The main holdup in negotiations has been the Trump administration’s unwillingness to ease sanctions on North Korea, even if only partially and in a reversible manner, until North Korea commits to complete denuclearization, so “if Trump makes a decision to loosen some sanctions I think we could see this roll into a deal pretty quickly,” Victor Cha, a Korea expert at the Center for Strategic and International Studies and onetime candidate to be Trump’s ambassador to South Korea, told me.
Thae Yong Ho, a former North Korean diplomat and one of the highest-ranking officials ever to defect from the country, told me Kim has been indicating to the president “that he will continue the friendship, but in the meanwhile he has the means to destroy President Trump’s dream to be reelected by resuming” nuclear and missile tests.

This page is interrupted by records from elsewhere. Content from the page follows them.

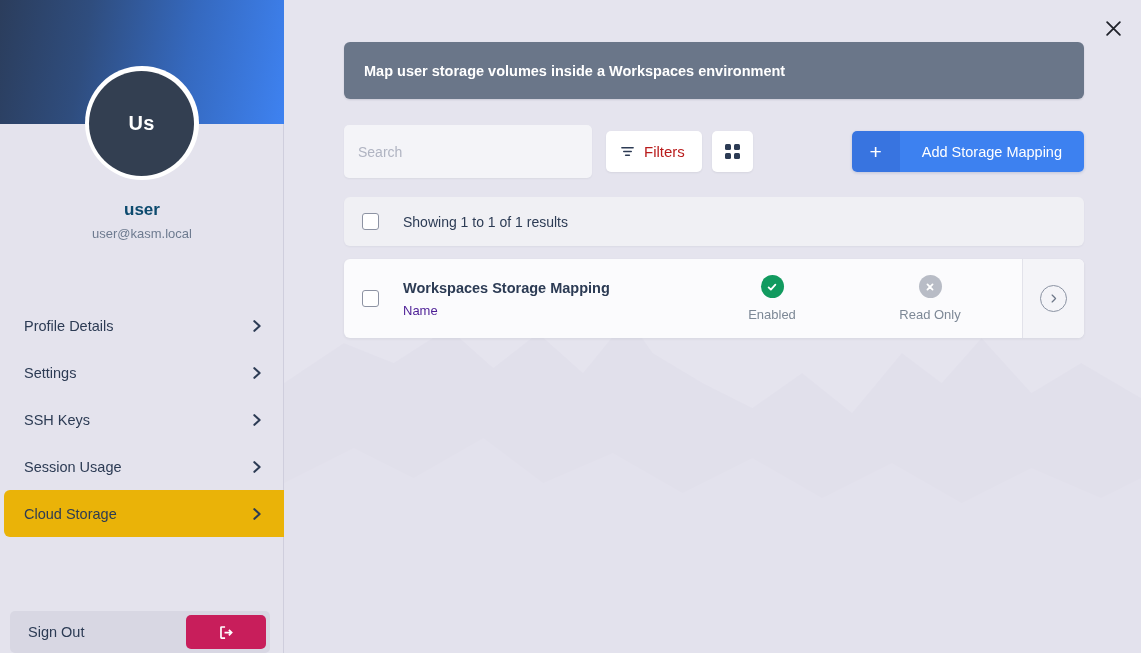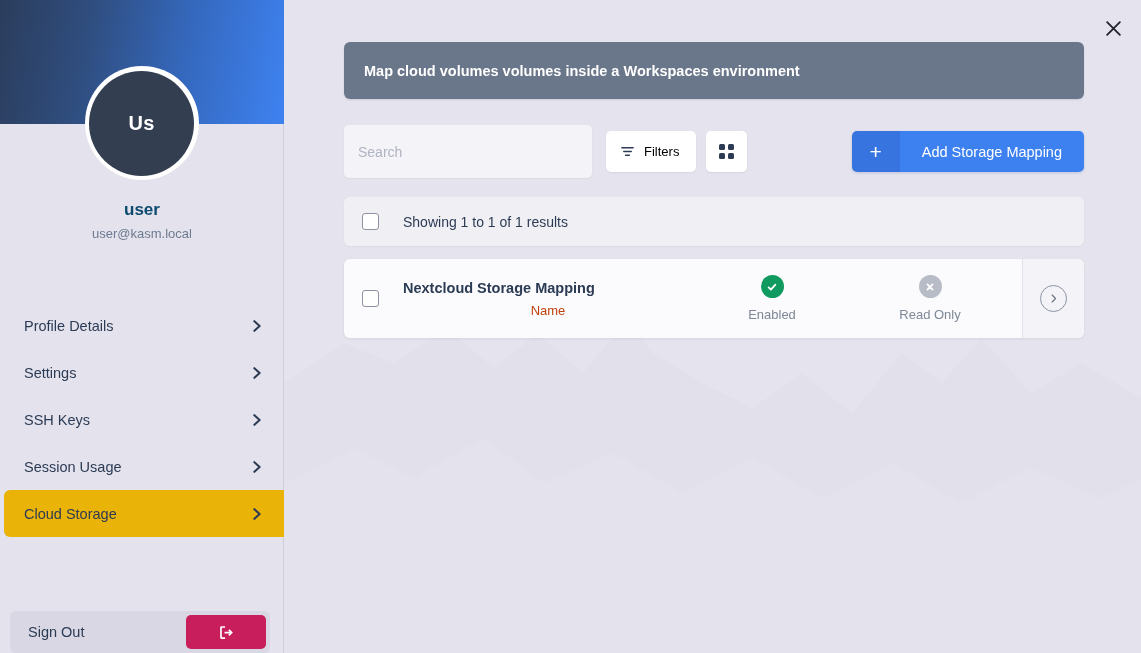--- a/index.html
+++ b/index.html
@@ -129,21 +129,21 @@
     font-family: "Liberation Sans", sans-serif;
     outline: none;
     box-shadow: 0 1px 2px rgba(40,50,70,.06);
   }
   .search-box::placeholder { color: #b0b4c2; }
   .btn-filters {
     margin-left: 14px;
     height: 41px; padding: 0 17px 0 14px;
     background: #ffffff; border: none; border-radius: 5px;
     display: flex; align-items: center; gap: 9px;
-    font-size: 13px; color: #000000; cursor: pointer;
+    font-size: 15px; color: #b91c1c; cursor: pointer;
     font-family: "Liberation Sans", sans-serif;
     box-shadow: 0 1px 2px rgba(40,50,70,.08);
   }
   .btn-filters svg { width: 15px; height: 15px; stroke: #2c3b54; stroke-width: 1.6; }
   .btn-grid {
     margin-left: 10px;
     width: 41px; height: 41px;
     background: #ffffff; border: none; border-radius: 5px;
     display: flex; align-items: center; justify-content: center;
     cursor: pointer;
@@ -193,21 +193,21 @@
     display: flex; align-items: stretch;
     box-shadow: 0 1px 3px rgba(40,50,70,.08);
     overflow: hidden;
   }
   .row-cb-wrap { display: flex; align-items: center; padding-left: 18px; }
   .row-name {
     display: flex; flex-direction: column; justify-content: center;
     margin-left: 24px; width: 290px;
   }
   .row-title { font-size: 14.5px; font-weight: bold; color: #2c3b54; }
-  .row-sub { margin-top: 7px; font-size: 13px; color: #c2410c; text-align: center; }
+  .row-sub { margin-top: 7px; font-size: 13px; color: #4c1d95; }
   .status-col {
     width: 158px;
     display: flex; flex-direction: column;
     align-items: center; justify-content: center;
   }
   .badge {
     width: 23px; height: 23px; border-radius: 50%;
     display: flex; align-items: center; justify-content: center;
   }
   .badge svg { width: 12px; height: 12px; stroke: #ffffff; stroke-width: 2.4; fill: none; }
@@ -313,21 +313,21 @@
 
     <div class="close-btn">
       <svg viewBox="0 0 16 16">
           <path d="M2 2 L14 14 M14 2 L2 14" stroke-linecap="round"></path>
         </svg>
     </div>
 
     <div class="content">
 
       <div class="banner">
-        <span>Map cloud volumes volumes inside a Workspaces environment</span>
+        <span>Map user storage volumes inside a Workspaces environment</span>
       </div>
 
       <div class="toolbar">
         <input class="search-box" type="text" placeholder="Search" style="">
 
         <button class="btn-filters">
           <svg viewBox="0 0 16 16">
             <path d="M2 4h12 M4 8h8 M6 12h4" stroke-linecap="round"></path>
           </svg>
           <span>Filters</span>
@@ -352,21 +352,21 @@
         <div class="cb"></div>
         <div class="results-text">Showing 1 to 1 of 1 results</div>
       </div>
 
       <div class="row-card">
         <div class="row-cb-wrap">
           <div class="cb"></div>
         </div>
 
         <div class="row-name">
-          <div class="row-title">Nextcloud Storage Mapping</div>
+          <div class="row-title">Workspaces Storage Mapping</div>
           <div class="row-sub">Name</div>
         </div>
 
         <div class="status-col">
           <div class="badge" style="background:#119a5f">
             <svg viewBox="0 0 16 16">
                 <path d="M3.5 8.5 L6.5 11.5 L12.5 4.8" stroke-linecap="round" stroke-linejoin="round"></path>
               </svg>
           </div>
           <div class="status-label">Enabled</div>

But there is another (not necessarily mutually exclusive) theory of what’s behind the Kim government’s behavior in recent months: It already tried to strike while the iron was hot, only to discover that the iron wasn’t as hot as it anticipated. During the second Trump-Kim summit, in Vietnam, Kim proposed that the Trump administration lift most sanctions in exchange for the dismantlement of North Korea’s main nuclear facility. The Americans refused to settle for partial denuclearization, and so the North Koreans may no longer have much interest in concluding an agreement with Trump—at least until they have more certainty about who will be the next president.